(ASSIGNMENT): Reproduce word for word the stretch of the records below, from their opening line through the line containing "with additional time available at reduced pay".

□ □ □ □

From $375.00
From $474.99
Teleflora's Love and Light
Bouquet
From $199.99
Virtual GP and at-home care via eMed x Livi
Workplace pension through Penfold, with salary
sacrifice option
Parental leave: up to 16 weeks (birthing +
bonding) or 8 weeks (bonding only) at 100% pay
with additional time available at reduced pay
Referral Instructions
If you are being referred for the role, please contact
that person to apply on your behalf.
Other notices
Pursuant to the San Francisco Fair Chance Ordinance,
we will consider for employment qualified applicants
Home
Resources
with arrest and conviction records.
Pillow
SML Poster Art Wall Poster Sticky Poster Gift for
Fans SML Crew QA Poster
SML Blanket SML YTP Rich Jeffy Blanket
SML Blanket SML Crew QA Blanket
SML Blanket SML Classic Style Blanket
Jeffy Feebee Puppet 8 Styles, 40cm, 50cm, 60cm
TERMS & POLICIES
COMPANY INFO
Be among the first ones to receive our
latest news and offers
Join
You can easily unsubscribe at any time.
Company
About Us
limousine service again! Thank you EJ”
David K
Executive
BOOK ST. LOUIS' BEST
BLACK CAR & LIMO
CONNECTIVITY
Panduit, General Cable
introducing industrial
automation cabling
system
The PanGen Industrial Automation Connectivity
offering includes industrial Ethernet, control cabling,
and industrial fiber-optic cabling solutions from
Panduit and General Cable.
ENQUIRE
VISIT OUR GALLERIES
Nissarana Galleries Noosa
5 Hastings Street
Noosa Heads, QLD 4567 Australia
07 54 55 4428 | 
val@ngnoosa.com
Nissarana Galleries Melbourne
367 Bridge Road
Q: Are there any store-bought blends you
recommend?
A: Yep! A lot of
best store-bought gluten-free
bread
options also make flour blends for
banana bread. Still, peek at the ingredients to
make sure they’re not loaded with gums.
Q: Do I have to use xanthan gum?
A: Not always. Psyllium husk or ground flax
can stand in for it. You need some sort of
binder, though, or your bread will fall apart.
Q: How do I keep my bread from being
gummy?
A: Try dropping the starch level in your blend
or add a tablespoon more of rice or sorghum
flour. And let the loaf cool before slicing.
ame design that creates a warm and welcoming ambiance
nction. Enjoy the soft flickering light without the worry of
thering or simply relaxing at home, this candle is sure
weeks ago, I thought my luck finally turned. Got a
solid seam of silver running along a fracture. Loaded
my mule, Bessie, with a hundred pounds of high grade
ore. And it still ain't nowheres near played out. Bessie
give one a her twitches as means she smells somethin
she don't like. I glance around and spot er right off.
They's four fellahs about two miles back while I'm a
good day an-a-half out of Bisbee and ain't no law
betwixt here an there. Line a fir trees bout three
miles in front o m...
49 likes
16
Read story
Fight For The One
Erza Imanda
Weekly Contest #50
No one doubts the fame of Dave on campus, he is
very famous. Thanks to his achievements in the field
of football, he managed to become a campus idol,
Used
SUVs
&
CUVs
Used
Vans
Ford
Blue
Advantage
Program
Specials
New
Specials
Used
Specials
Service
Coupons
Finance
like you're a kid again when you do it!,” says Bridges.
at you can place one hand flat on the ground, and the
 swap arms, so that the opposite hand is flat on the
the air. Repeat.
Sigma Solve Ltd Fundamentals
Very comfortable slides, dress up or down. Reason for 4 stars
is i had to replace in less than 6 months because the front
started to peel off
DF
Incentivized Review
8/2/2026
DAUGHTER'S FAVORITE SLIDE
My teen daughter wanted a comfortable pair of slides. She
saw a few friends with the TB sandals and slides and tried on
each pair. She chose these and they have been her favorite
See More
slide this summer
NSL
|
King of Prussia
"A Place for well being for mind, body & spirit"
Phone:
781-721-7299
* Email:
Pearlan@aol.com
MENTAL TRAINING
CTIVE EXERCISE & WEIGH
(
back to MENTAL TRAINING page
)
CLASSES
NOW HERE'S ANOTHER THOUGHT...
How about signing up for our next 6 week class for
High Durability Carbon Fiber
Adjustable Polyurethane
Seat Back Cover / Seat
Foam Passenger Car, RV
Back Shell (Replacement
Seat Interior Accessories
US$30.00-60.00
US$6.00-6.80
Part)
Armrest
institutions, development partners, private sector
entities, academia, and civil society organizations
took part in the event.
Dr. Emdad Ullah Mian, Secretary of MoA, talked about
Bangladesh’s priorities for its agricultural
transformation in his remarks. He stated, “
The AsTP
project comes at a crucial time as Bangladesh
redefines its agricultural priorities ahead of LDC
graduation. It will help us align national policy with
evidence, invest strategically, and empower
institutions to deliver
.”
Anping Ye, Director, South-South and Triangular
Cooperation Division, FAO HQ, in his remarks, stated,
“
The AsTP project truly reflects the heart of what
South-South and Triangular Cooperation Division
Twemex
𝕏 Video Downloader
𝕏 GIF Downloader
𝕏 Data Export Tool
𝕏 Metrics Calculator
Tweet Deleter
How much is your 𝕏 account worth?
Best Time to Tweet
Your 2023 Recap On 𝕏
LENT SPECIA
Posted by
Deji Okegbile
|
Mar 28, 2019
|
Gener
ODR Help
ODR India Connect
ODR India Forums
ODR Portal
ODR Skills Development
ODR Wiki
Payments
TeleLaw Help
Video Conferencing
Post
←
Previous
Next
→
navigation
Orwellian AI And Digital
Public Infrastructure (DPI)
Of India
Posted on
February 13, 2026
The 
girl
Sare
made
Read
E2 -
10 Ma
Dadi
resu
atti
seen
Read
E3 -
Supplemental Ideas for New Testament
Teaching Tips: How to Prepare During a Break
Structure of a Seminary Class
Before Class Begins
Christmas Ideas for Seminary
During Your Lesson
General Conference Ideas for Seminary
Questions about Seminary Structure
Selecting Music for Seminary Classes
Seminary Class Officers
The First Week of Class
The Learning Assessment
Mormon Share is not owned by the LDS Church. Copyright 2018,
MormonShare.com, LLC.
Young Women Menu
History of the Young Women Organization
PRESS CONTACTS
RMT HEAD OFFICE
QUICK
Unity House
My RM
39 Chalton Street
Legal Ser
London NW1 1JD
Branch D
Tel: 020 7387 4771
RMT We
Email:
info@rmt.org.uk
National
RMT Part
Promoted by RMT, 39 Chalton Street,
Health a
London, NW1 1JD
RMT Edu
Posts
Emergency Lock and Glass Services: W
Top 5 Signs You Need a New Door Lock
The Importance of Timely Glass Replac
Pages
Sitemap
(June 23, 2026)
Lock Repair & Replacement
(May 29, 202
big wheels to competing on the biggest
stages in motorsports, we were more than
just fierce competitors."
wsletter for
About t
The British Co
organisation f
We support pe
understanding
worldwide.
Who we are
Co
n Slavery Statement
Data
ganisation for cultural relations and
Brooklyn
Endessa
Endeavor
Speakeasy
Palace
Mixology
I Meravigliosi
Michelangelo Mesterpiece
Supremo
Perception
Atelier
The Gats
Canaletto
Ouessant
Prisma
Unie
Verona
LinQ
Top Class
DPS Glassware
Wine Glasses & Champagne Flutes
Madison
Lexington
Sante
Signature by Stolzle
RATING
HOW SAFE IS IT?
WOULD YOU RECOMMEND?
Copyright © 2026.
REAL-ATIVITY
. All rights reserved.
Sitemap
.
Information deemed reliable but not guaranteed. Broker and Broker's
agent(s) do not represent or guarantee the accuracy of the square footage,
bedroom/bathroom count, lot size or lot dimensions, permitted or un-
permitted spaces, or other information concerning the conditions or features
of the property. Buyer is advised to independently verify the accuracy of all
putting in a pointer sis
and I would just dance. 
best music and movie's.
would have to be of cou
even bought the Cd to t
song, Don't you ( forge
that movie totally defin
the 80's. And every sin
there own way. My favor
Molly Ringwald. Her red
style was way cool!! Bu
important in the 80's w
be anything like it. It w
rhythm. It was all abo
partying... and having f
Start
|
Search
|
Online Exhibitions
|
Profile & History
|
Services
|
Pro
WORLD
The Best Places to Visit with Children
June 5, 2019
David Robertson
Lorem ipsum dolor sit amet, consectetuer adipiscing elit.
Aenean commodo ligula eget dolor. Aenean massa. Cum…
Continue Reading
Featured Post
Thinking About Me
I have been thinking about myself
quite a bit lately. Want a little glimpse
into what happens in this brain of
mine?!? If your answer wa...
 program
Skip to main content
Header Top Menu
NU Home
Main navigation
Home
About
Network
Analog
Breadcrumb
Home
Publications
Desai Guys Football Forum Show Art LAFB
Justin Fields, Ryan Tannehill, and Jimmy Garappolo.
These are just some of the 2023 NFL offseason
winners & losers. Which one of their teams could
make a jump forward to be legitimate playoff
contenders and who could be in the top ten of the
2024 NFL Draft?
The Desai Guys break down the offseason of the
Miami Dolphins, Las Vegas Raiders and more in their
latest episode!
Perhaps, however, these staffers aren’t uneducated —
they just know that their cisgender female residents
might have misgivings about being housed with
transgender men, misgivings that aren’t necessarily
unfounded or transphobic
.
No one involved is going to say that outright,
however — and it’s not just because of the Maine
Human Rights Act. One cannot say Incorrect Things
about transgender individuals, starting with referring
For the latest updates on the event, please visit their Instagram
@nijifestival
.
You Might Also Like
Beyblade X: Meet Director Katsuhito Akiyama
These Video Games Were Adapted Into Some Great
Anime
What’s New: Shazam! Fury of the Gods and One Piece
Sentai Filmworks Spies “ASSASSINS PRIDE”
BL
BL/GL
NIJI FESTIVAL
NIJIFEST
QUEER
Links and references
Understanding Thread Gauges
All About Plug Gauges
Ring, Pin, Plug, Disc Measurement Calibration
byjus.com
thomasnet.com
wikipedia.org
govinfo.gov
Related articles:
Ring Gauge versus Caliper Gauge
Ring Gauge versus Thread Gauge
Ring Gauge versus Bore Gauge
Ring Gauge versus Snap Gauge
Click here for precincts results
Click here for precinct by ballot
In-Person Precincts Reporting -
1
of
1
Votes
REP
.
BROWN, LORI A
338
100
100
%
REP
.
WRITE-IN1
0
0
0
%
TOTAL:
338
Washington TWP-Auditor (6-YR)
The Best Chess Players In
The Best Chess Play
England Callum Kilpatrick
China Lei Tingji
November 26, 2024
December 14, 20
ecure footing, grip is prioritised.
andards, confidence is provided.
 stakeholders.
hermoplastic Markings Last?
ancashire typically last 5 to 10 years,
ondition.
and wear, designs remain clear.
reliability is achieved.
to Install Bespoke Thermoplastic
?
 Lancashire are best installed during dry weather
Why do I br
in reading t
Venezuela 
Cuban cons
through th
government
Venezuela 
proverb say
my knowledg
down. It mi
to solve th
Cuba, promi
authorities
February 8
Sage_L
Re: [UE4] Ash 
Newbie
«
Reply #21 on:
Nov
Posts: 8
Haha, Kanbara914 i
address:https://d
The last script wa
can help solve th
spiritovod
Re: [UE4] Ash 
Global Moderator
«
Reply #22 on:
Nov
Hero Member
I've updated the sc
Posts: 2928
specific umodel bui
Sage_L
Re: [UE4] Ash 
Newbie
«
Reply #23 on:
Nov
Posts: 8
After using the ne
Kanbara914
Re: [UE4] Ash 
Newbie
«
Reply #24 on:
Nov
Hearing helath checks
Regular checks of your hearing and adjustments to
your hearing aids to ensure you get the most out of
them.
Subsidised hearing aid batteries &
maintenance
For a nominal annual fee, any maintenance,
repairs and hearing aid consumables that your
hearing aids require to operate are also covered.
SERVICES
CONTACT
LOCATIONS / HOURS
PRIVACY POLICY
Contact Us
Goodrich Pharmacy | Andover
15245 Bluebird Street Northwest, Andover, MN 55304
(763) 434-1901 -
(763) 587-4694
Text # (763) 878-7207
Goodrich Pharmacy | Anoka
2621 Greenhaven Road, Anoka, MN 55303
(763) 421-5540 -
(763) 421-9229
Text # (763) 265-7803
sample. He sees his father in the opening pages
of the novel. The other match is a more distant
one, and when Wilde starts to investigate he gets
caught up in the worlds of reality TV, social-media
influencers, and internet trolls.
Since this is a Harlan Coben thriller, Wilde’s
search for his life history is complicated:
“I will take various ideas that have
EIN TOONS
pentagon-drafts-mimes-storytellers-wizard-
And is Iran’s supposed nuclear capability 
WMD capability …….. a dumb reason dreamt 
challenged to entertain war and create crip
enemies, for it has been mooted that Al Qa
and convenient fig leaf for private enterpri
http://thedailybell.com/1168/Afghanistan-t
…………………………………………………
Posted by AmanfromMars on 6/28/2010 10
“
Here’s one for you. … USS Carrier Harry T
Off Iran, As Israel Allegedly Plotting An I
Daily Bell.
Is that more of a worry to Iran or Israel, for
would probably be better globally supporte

□ □ □ □

(RESPONSE):
From $375.00
From $474.99
Teleflora's Love and Light
Bouquet
From $199.99
Virtual GP and at-home care via eMed x Livi
Workplace pension through Penfold, with salary
sacrifice option
Parental leave: up to 16 weeks (birthing +
bonding) or 8 weeks (bonding only) at 100% pay
with additional time available at reduced pay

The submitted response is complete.